Anyone use this stuff or simialr product? Ive been thinking about trying it out in my mannies tank. It loves the dark and being its pretty bright when the lights are on it spends most of its time under some wood in the shade. Just trying to figure out a way to get it out and about more. Would adding this reduce the amount of light getting to the plants? I guess it depends on how dark I would make it too.


----------



## Us And Them (Dec 4, 2008)

Hey Ibanez , I used a bit on my Elongs tank back in the day. and it worked nice. one thing I did notice was that it lowered the overall pH in my water. Mannies live in softer waters somewhere in the 4 -5.8 ppm range. Not saying they can't adapt but it is a risk with such a sensitive fish. if your manny is already living in harder pH like 7.5 I dont know if it would be a good idea to change if it has already adapted to it's current pH

But than again , if you dripped it over a few hours it would probably be fine


----------



## JoeDizzleMPLS (Nov 5, 2007)

Moved to Water Chemistry...

Unless you add a bunch to the tank, I don't think you'll run into any problems... I have tried out the bottled blackwater extracts in the past and I wasn't a big fan because they didn't do much and the effect wears off rather quickly.
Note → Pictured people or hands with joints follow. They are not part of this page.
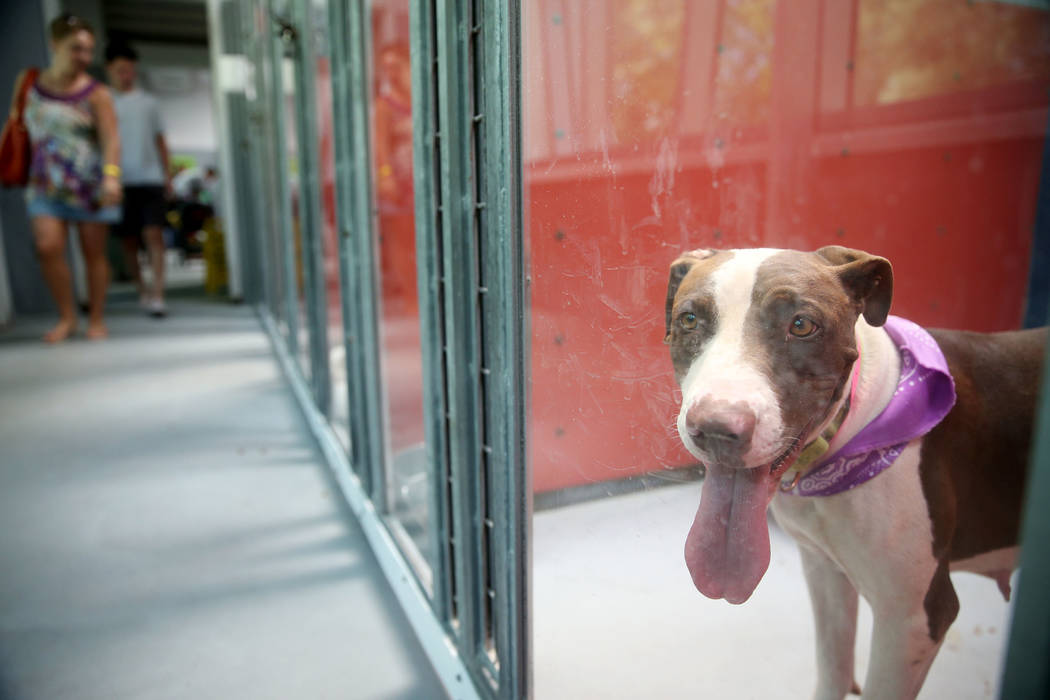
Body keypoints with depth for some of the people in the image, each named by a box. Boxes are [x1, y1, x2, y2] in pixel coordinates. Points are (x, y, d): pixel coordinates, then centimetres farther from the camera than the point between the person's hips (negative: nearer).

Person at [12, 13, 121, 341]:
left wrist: (112, 175, -34)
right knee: (48, 246, -11)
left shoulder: (95, 93, -5)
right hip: (46, 184, 3)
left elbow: (111, 138, -18)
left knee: (94, 253, 4)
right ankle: (66, 317, 5)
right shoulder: (29, 83, 8)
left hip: (89, 184, -3)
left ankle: (96, 319, 17)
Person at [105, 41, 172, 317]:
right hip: (121, 181, 0)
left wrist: (167, 175, 11)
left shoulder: (148, 102, 13)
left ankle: (157, 294, -14)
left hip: (151, 178, 0)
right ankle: (142, 290, 18)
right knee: (128, 240, 4)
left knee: (153, 234, -11)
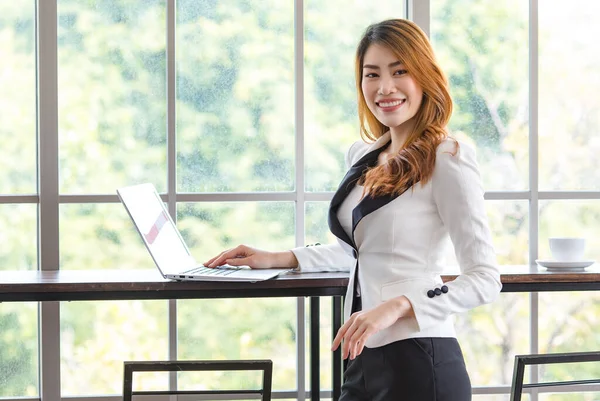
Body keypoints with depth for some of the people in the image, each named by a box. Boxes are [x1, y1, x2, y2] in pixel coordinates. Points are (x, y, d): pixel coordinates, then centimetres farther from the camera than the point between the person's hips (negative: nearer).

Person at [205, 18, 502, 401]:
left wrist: (398, 305, -25)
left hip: (419, 363, -7)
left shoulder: (446, 160, -10)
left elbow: (485, 279, -14)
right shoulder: (362, 157, 11)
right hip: (365, 359, 7)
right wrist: (279, 259, 18)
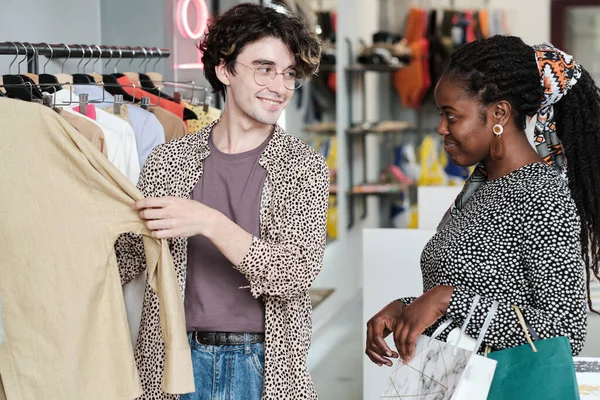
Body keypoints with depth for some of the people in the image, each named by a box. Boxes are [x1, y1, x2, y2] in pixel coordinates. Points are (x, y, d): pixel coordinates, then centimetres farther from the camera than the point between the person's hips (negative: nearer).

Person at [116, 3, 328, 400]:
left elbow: (299, 272, -14)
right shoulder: (169, 159, 3)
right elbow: (127, 261, 8)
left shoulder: (305, 167, -2)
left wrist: (210, 223, -24)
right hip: (179, 356, 1)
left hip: (264, 364, -1)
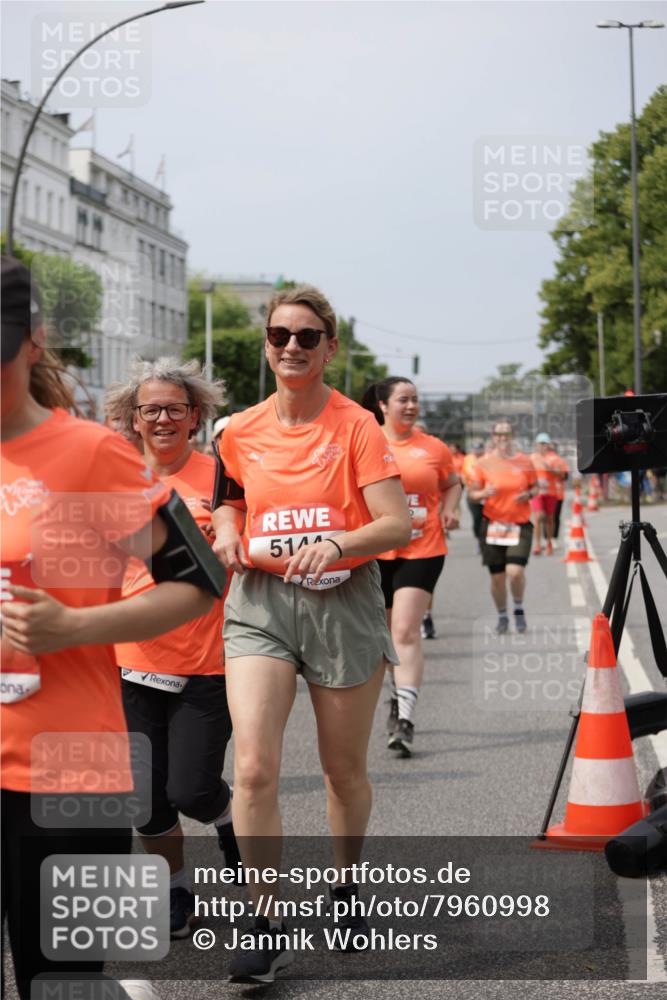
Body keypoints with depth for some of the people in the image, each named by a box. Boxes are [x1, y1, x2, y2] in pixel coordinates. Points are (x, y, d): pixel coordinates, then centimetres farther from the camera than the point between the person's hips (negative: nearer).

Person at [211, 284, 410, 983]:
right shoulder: (241, 432, 5)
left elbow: (398, 525, -11)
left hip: (342, 601, -2)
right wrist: (227, 533, 2)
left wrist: (337, 544, -28)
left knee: (344, 769, 11)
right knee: (253, 768, -14)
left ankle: (345, 882, 38)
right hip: (259, 601, 2)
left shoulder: (355, 426, -5)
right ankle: (268, 922, -5)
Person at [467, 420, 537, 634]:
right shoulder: (484, 463, 0)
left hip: (520, 524, -1)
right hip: (493, 525, 1)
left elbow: (535, 486, 13)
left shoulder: (524, 461, 2)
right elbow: (472, 493, 3)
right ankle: (502, 616, 25)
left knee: (515, 571, -17)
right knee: (497, 577, 4)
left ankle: (519, 609, 11)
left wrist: (529, 494, -9)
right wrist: (484, 493, -19)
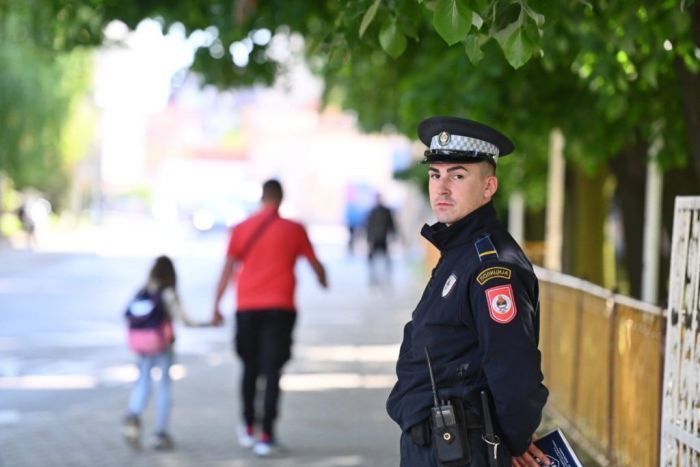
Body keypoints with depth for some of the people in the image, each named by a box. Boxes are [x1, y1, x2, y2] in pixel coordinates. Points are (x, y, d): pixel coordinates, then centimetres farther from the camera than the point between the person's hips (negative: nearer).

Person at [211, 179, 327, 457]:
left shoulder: (241, 229, 4)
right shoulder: (293, 230, 2)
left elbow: (227, 269, 2)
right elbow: (315, 264, 14)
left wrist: (216, 307, 6)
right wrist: (323, 281, 35)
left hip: (247, 308, 2)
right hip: (279, 308, -2)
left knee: (250, 368, 17)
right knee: (272, 371, -4)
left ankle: (248, 429, 26)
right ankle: (266, 437, -11)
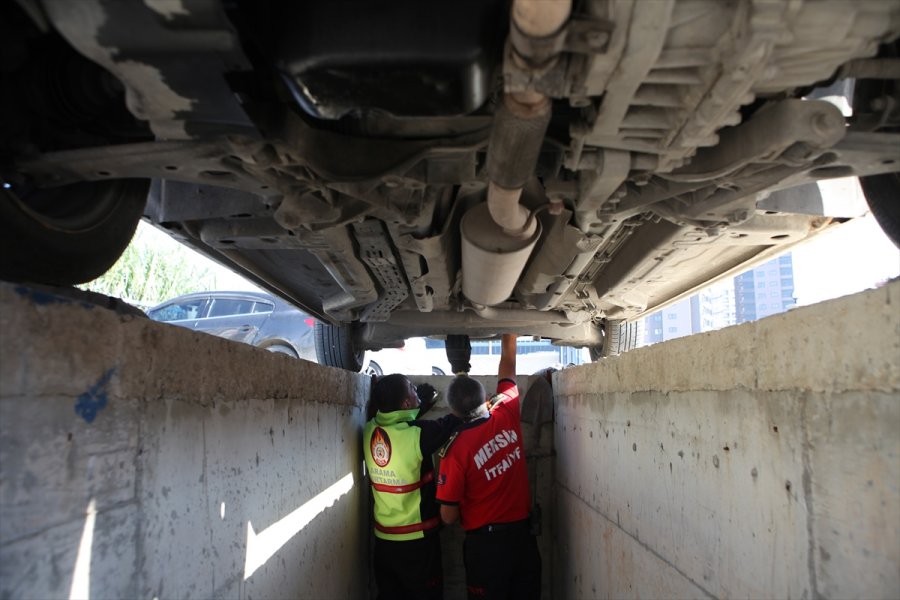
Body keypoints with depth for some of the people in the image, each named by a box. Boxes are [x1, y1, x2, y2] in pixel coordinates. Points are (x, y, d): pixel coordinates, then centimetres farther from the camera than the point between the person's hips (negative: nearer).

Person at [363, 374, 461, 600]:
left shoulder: (370, 431, -7)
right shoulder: (417, 435, -23)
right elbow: (456, 420, -12)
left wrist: (424, 402, 13)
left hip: (383, 538, 5)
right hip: (416, 539, -5)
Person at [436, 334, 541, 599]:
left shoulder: (455, 448, -19)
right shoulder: (507, 415, -9)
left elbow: (448, 516, -14)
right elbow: (508, 364, 8)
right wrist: (509, 334, 20)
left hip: (485, 542, -4)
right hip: (523, 534, 4)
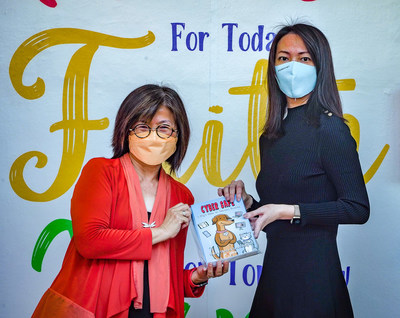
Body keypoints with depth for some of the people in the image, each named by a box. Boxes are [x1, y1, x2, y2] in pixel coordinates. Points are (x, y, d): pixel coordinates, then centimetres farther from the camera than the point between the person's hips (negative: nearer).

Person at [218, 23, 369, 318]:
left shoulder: (330, 129, -12)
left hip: (313, 274, -7)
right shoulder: (271, 137, 9)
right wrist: (248, 202, -4)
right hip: (274, 270, 7)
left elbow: (358, 208, -15)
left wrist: (289, 211, -18)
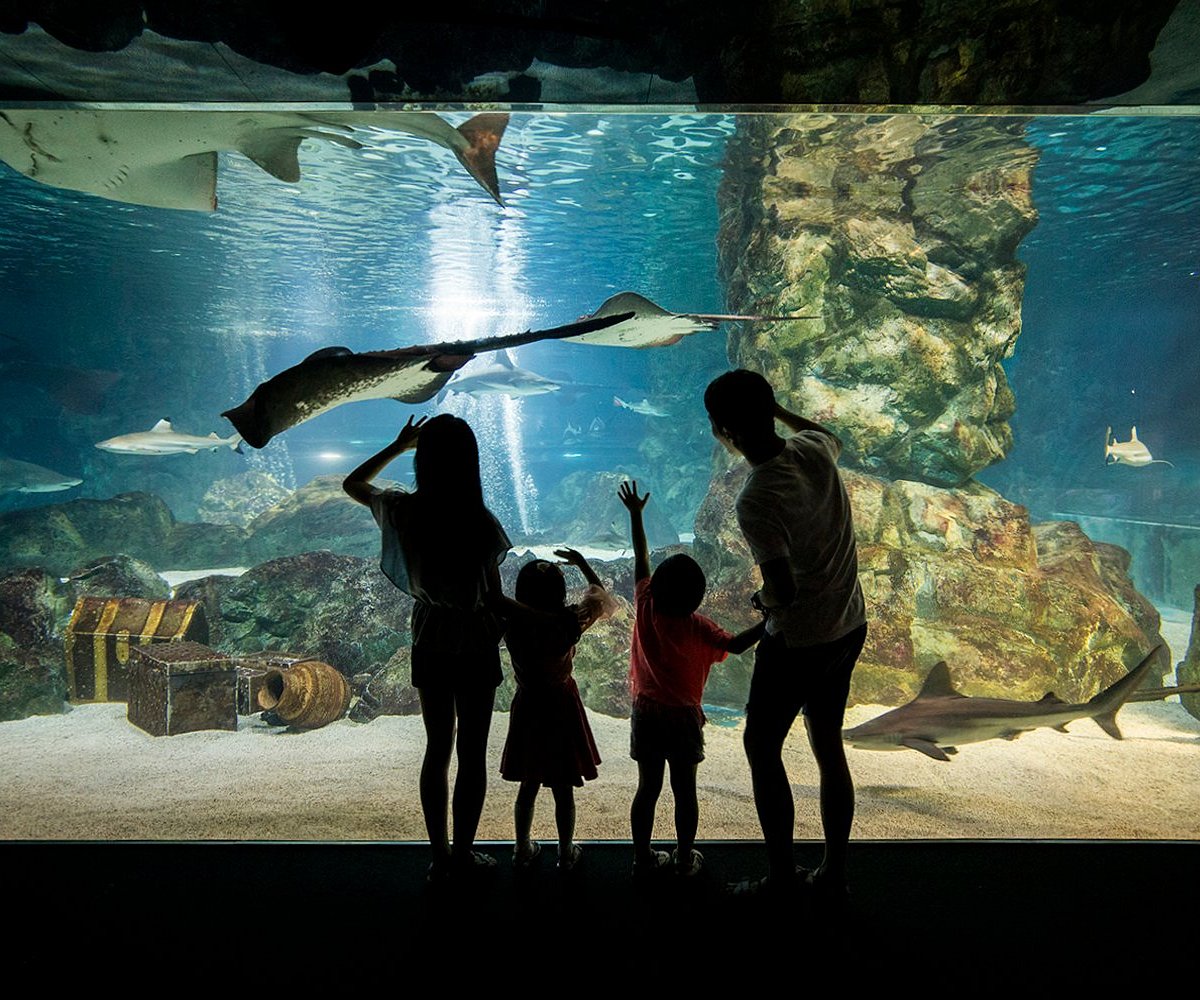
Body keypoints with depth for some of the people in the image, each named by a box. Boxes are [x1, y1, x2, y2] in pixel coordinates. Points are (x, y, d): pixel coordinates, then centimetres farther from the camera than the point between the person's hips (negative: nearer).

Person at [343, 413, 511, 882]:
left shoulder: (403, 511, -7)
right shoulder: (480, 520, -17)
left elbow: (351, 484, 13)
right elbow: (494, 595, -11)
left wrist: (398, 445, 15)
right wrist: (509, 635, 6)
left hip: (429, 645, 3)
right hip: (475, 646, -3)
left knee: (437, 748, 16)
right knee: (472, 752, 10)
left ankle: (439, 854, 22)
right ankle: (463, 852, 20)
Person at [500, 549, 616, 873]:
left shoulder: (512, 623, -17)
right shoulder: (568, 622, -20)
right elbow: (600, 597, -2)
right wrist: (582, 563, 8)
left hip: (527, 708, 2)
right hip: (561, 708, -2)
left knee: (528, 785, 18)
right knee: (563, 789, 13)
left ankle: (523, 850, 31)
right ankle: (566, 853, 27)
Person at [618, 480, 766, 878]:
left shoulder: (644, 607, -8)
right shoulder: (697, 627, -16)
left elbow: (640, 559, 3)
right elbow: (736, 644, -21)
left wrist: (635, 514, 14)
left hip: (645, 713, 3)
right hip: (683, 717, -3)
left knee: (647, 788, 13)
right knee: (684, 790, 12)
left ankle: (643, 858, 22)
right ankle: (684, 858, 24)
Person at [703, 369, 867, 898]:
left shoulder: (756, 501, -27)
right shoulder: (814, 450, -5)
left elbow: (784, 591, -29)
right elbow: (830, 434, 22)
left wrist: (763, 599, -6)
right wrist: (776, 408, 24)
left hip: (799, 639, -8)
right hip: (849, 626, 8)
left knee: (762, 747, 10)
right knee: (828, 745, 18)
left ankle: (781, 875, 19)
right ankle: (834, 872, 30)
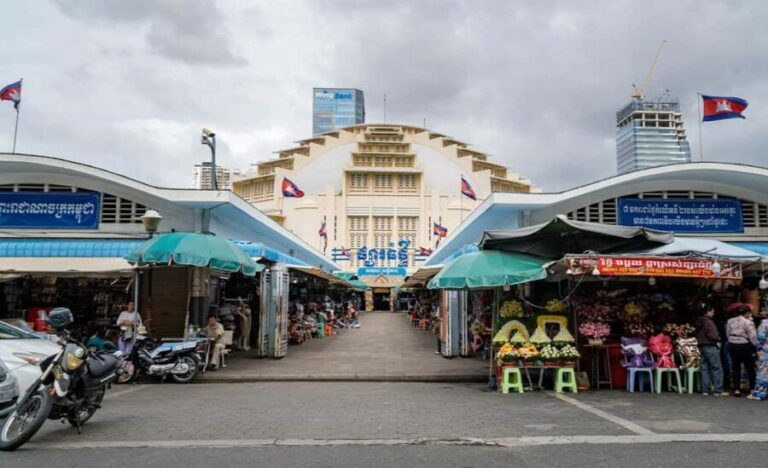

I make my own blackwater extract now by boiling peat moss and then straining the liquid with a towel... you can buy a huge bag of peat moss at Home Depot for about 4 bucks and that would be enough to last a LONG time.


----------



## Ibanez247 (Nov 9, 2006)

Cool thanks for the feedback. Ya I was kinda put off the fact Id have add it every time I did a water cahnge which is often in my manny tank. Ill look into usign peat moss. I could put a small chunk in my filter couldnt I?


----------



## CLUSTER ONE (Aug 2, 2006)

Ibanez247 said:


> Cool thanks for the feedback. Ya I was kinda put off the fact Id have add it every time I did a water cahnge which is often in my manny tank. Ill look into usign peat moss. I could put a small chunk in my filter couldnt I?


 In a filter bag yes, not directly in the filter. You have to be sure its 100% peat and that theres no fertilizers or whatever


----------